Selenium (Se) has been at the forefront of biomedical research dealing with the treatment of mercury poisoning (Bjørklund 2015). Selenium’s interactions with mercury (particularly methylmercury) have been extensively studied (Ralston and Raymond 2010; Bjørklund 2015). Selenide forms very stable metal complexes with a range of metals (Bjørklund 2015). Selenium reacts readily with methylmercury, and can thus function similarly to other known metal-chelating compounds (Bjorklund 2015). Complexation with selenium renders methylmercury relatively inert, removing it from the biochemical milieu before it can interact with the moieties of proteins (Bjorklund 2015; Ralston and Raymond 2010). Selenium-mercury compounds are inert within the organism, with a solubility product of 10−64. HgSe is totally insoluble in living organisms and can thus be more easily targeted for removal (Bjørklund 2015; Li et al. 2014).

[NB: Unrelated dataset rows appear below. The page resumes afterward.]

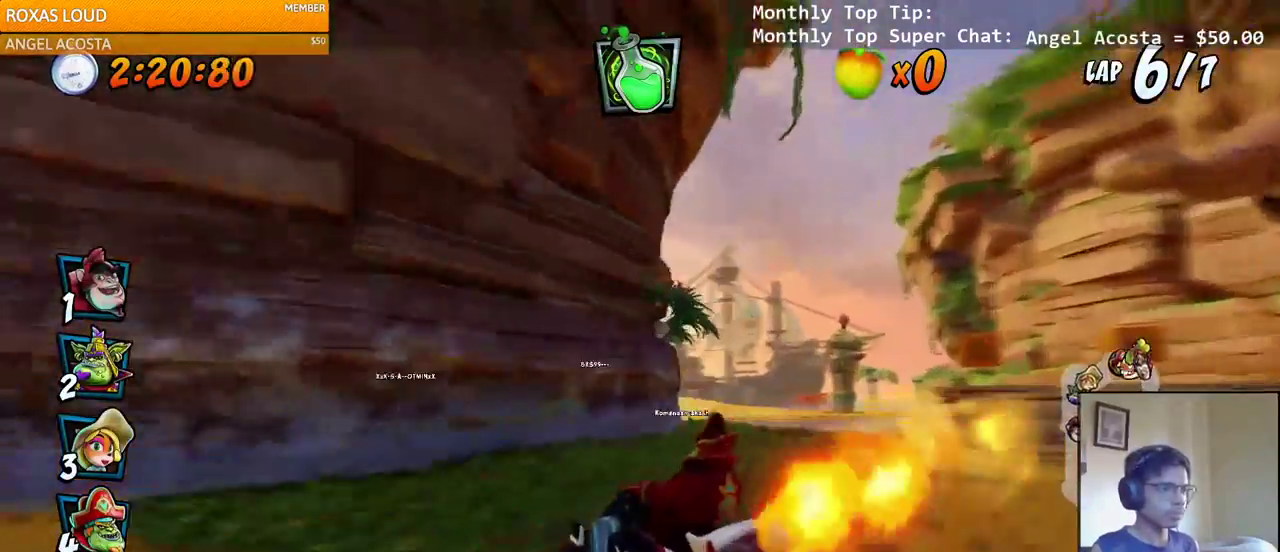
{"dt_ms": 500, "buttons": ["CROSS", "R2", "DPAD_RIGHT"], "left_stick": "center", "right_stick": "center", "events": [[17, "DPAD_UP", "up"]]}
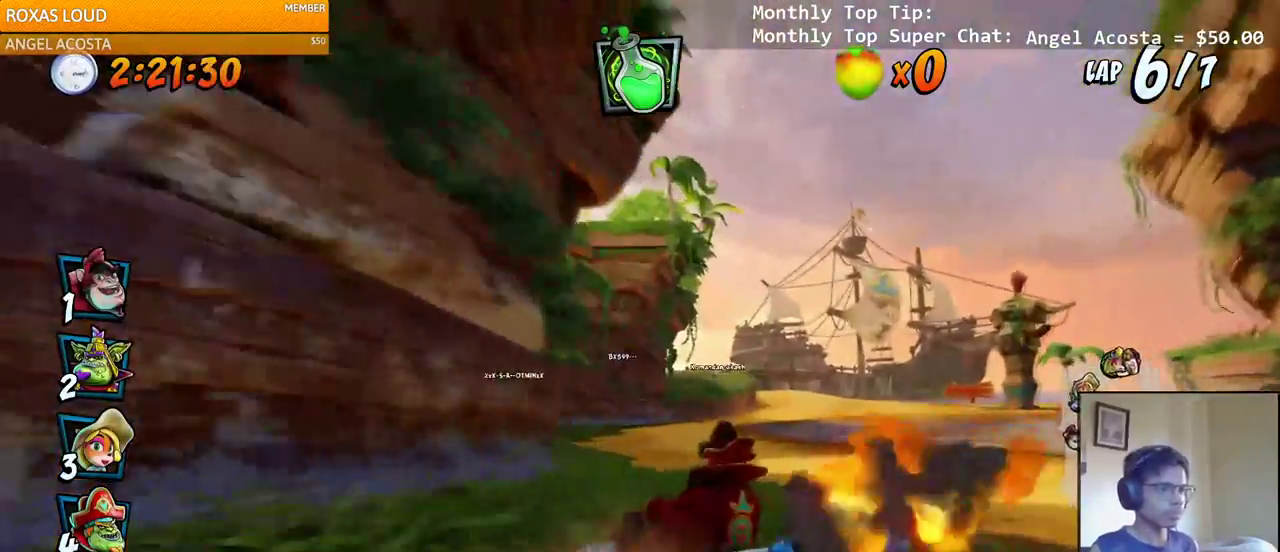
{"dt_ms": 500, "buttons": ["CROSS", "R2", "DPAD_DOWN", "DPAD_RIGHT"], "left_stick": "center", "right_stick": "center", "events": [[33, "DPAD_DOWN", "down"], [33, "L1", "down"], [50, "DPAD_DOWN", "up"], [217, "L1", "up"], [250, "DPAD_DOWN", "down"]]}
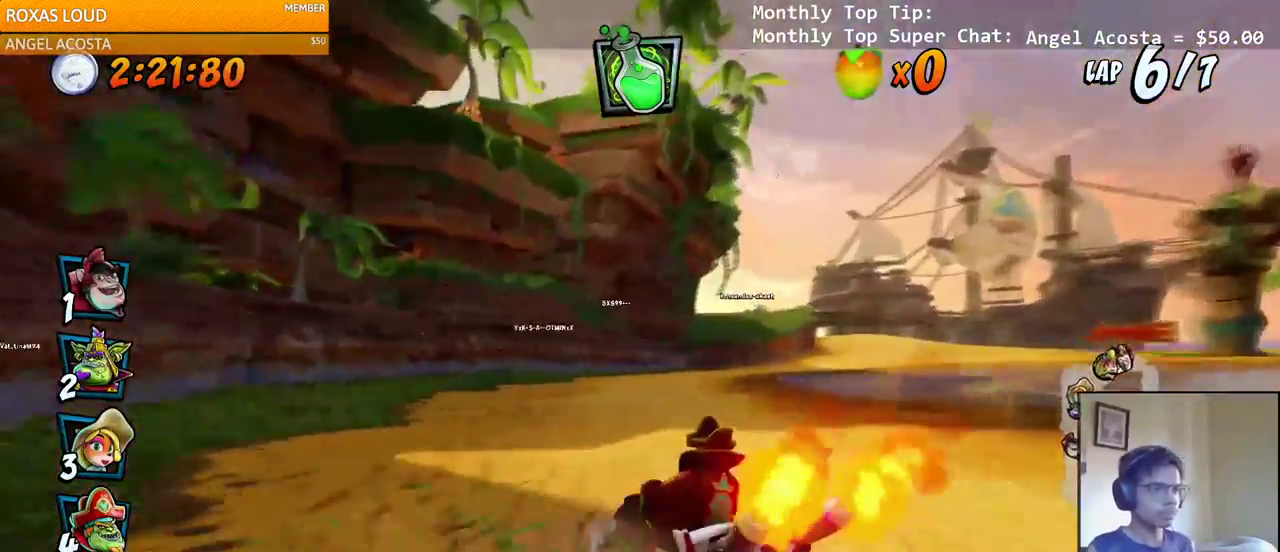
{"dt_ms": 500, "buttons": ["CROSS"], "left_stick": "center", "right_stick": "left", "events": [[217, "L1", "down"], [283, "R2", "up"], [400, "DPAD_DOWN", "up"], [400, "L1", "up"], [467, "DPAD_RIGHT", "up"], [500, "right_stick", "left"]]}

Methylmercury was shown to have an adverse effect on the immune system of Balb/c mice. Mice subjected to high dosages of mercury in their drinking water experienced a marked decrease in the proliferation of T and B lymphocytes, two cells critical for adequate immune response. This decrease was found to be solely dose dependent. Increased levels of mercury lead to the inhibition of natural killer cell activity, eventually rendering the mice’s immune response ineffective (Li et al. 2014). Following treatments of pure mercury in water, researchers fed the mice water contaminated with selenium at varying concentrations. At low selenium concentrations, researchers noted a promotion of immune-cell activity. At high concentrations, these same activities were inhibited. Selenium was then incorporated into the mercury contaminated water, at varying ratios relative the concentration of mercury. When in conjunction, selenium demonstrated a protective effect, reducing the general effectiveness of mercury’s inhibition on T/B lymphocyte proliferation. Dosages of selenium greater than 0.03 mM induced immunotoxic effects within the mice, leading researchers to conclude that that protective range of selenium is limited to a molar ration of 1:1 relative to mercury (Li et al. 2014). Selenite converts similar mercury ion sequestration and has been shown to restore function to mercury inactivated enzymes (Carvalho et al. 2011). A concentration of 5 µM of selenite, in conjunction with NADPH, was shown to remove mercury ions via the formation of a mercury-selenide complex. In addition, the aforementioned concentration functioned in restoring catalytic activity to a mercury inhibited selenoenzyme thioredoxin reductase (Carvalho et al. 2011).

Conclusions

The biological damages caused by mercury toxicity are indeed numerous. Mercury causes major dysfunction in cellular function via its inhibition of enzymes and proteins. This dysfunction can be noted across a wide swath of living organisms, across an equally large scale of proteins. Due to its high affinity for cysteine moieties, the metal is quick to alter the tertiary and quaternary structures of most proteins it comes in contact with. The metal is a potent producer of reactive oxidizing free radicals, which can impede the functions of key vascular, adipocyte, and glycolytic enzymes via competitive inhibition. The closely interconnected nature of metabolic biochemical pathways insures that these inhibitions have a veritable domino effect on the biochemical well-being of an organism. The roles enzymes play in the maintenance of biochemical reactions within living organisms cannot be understated, and as such it is of great medicinal importance to study not only the visible symptoms of mercury toxicity, but also the enzymatic dysfunctions that eventually culminate in said visible symptoms. Improved understanding of the enzymes affected by mercury could potentially lead to new therapies for patients exhibiting chronic mercury toxicity.